Depuis octobre 2023, la Rapporteure spéciale des Nations Unies sur la liberté de religion ou de conviction, Nazila Ghanea, tire la sonnette d’alarme : le Chili manifeste des signes préoccupants de résurgence de comportements antisémites. Dans une lettre datée du 24 mars 2025, elle met en garde le président Gabriel Boric contre une « apparente campagne d’attaques et de harcèlement antisémites » visant la communauté juive du pays.
Elle documente une série d’incidents qui laissent entrevoir une montée inquiétante de l’hostilité envers les Juifs. En octobre 2023, des gardiens d’une synagogue de Santiago ont été agressés verbalement par des individus brandissant des slogans antisionistes. Le 4 juillet 2024, des affiches ont été apposées sur les murs de la synagogue Bicur Joilim, à Santiago, interrogeant de manière provocatrice : « Que pense la synagogue du génocide en Palestine ? »
À Concepción, une autre synagogue a été vandalisée à plusieurs reprises avec des graffitis à teneur politique appelant à la libération de la Palestine, attribués à des mouvements révolutionnaires d’extrême gauche. À Valparaíso, Puerto Montt et Santiago, plusieurs installations publiques érigées à l’occasion de Hanoucca ont été dégradées. À Santiago, le 12 octobre 2024, un individu aurait menacé un garde d’un centre communautaire juif en insinuant qu’il risquait d’être « bombardé ».

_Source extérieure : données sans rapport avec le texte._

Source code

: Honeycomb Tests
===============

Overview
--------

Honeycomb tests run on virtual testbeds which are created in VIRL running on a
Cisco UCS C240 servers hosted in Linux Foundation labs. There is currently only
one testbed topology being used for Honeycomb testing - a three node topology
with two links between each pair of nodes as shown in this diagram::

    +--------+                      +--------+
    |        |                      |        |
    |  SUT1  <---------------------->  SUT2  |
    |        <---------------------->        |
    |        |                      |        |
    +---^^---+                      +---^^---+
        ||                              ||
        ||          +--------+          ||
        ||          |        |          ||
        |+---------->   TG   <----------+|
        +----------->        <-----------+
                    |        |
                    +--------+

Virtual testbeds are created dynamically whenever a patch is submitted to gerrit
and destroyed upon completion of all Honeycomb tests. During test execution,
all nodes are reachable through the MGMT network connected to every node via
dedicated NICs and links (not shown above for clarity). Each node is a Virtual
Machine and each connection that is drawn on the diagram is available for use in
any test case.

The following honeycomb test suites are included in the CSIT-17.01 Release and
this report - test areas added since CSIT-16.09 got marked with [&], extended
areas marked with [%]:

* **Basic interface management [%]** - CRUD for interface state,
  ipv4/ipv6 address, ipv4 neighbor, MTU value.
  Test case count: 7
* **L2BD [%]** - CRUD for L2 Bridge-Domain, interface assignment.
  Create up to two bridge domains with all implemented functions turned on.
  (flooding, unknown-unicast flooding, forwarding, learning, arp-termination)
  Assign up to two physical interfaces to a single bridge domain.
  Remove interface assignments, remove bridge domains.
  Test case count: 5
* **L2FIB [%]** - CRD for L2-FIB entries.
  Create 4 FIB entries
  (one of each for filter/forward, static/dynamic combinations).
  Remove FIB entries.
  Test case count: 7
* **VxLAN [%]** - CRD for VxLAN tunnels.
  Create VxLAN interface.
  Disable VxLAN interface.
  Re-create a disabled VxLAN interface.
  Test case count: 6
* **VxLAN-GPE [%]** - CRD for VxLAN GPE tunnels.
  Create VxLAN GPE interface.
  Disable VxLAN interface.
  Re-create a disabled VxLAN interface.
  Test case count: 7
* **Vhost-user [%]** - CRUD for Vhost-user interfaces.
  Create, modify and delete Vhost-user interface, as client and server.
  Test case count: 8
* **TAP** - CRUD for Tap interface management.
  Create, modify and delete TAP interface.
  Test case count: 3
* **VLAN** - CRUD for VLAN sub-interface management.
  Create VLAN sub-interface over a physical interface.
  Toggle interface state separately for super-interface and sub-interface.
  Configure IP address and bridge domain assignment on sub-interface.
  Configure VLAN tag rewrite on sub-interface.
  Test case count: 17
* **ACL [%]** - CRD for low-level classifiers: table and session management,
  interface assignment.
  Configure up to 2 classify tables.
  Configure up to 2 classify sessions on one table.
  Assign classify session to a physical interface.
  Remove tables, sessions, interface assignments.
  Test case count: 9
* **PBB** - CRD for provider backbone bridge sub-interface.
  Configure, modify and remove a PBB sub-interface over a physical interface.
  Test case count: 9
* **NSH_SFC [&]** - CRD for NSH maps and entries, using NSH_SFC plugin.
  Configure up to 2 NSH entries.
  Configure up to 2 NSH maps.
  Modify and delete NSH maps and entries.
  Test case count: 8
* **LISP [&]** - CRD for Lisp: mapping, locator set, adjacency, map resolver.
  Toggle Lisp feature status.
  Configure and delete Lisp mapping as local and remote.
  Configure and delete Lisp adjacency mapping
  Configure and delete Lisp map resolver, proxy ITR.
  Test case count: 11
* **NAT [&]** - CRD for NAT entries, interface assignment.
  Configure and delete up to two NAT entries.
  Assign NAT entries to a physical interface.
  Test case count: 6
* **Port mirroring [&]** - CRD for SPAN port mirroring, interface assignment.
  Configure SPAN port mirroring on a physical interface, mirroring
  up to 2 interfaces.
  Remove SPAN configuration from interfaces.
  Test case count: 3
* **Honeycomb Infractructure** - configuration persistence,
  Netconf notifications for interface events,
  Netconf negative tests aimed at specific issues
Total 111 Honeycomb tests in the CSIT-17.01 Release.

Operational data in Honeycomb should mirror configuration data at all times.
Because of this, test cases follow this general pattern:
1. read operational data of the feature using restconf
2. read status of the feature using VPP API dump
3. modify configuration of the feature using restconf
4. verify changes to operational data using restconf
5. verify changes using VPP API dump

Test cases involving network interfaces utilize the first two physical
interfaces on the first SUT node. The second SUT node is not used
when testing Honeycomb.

Cette série d’événements, loin d’être isolés, a attiré l’attention de la communauté internationale. Outre l’ONU, des responsables américains ont également exprimé leur vive inquiétude face à la montée de l’antisémitisme au Chili. Ils ont exhorté les autorités chiliennes à condamner publiquement ces actes et à accélérer les enquêtes. Le message est clair : le silence politique et judiciaire alimente un sentiment d’impunité.
Dans sa lettre, Nazila Ghanea s’étonne notamment de l’absence de condamnations officielles et du manque de progrès dans les enquêtes. Elle relève également l’attitude ambiguë de certaines figures publiques chiliennes, notamment des personnalités politiques ayant exprimé leur désapprobation face à l’installation de symboles juifs dans l’espace public, comme la menorah de Hanoucca. Peu après ces critiques, certains de ces symboles ont été la cible de dégradations, renforçant l’idée que le discours public peut entretenir un climat de haine, même involontairement.
La Rapporteure spéciale insiste : les personnalités publiques, en particulier les élus, ont la responsabilité morale de combattre les discours de haine, même lorsqu’ils ne franchissent pas les limites fixées par la loi. Leur silence peut être interprété comme une tolérance implicite ou une validation.
Du côté des autorités chiliennes, la réponse reste mesurée. Tomás Pascual, ambassadeur et directeur des droits humains au ministère des Affaires étrangères, a déclaré que le Chili rassemblait les informations nécessaires pour répondre de manière complète à la communication de l’ONU, et qu’une réponse serait transmise « dans les meilleurs délais ». Il a réaffirmé l’engagement du pays envers ses obligations internationales en matière de droits humains, sans pour autant commenter le fond des accusations.
La communauté juive chilienne, traditionnellement discrète, fait face à une inquiétude croissante. Des voix comme celle de l’American Jewish Committee s’élèvent pour dénoncer le climat actuel, qu’elles jugent alimenté par des amalgames entre la critique légitime des actions de l’État d’Israël et une hostilité dirigée contre les Juifs en tant que tels.
La frontière entre antisionisme et antisémitisme est en effet au cœur du débat. Il est possible – et nécessaire – de critiquer les politiques d’un État sans transgresser les droits fondamentaux d’une communauté religieuse. Mais cette distinction est de plus en plus brouillée dans le discours militant, où les Juifs chiliens sont parfois tenus collectivement responsables des actions d’un gouvernement étranger. Cette dérive essentialiste heurte non seulement les principes démocratiques, mais aussi les fondements mêmes de la liberté religieuse.
Dans un pays marqué par une forte polarisation idéologique, la vigilance des institutions internationales pourrait jouer un rôle catalyseur. Reste à voir si l’État chilien saura faire preuve de fermeté dans la défense des droits de ses minorités, et rappeler que l’espace public appartient à tous, y compris aux citoyens juifs, sans condition de loyauté politique ou d’alignement idéologique.
L’antisémitisme, qu’il s’exprime par des mots, des actes ou des silences complices, est un poison pour toute société. Il déstabilise le pacte républicain, fragilise les liens interreligieux et banalise la haine sous couvert d’engagement politique. Dans cette affaire, comme dans tant d’autres, la neutralité religieuse de l’État ne peut signifier indifférence. C’est dans la clarté et le courage des réponses que se mesure la maturité démocratique.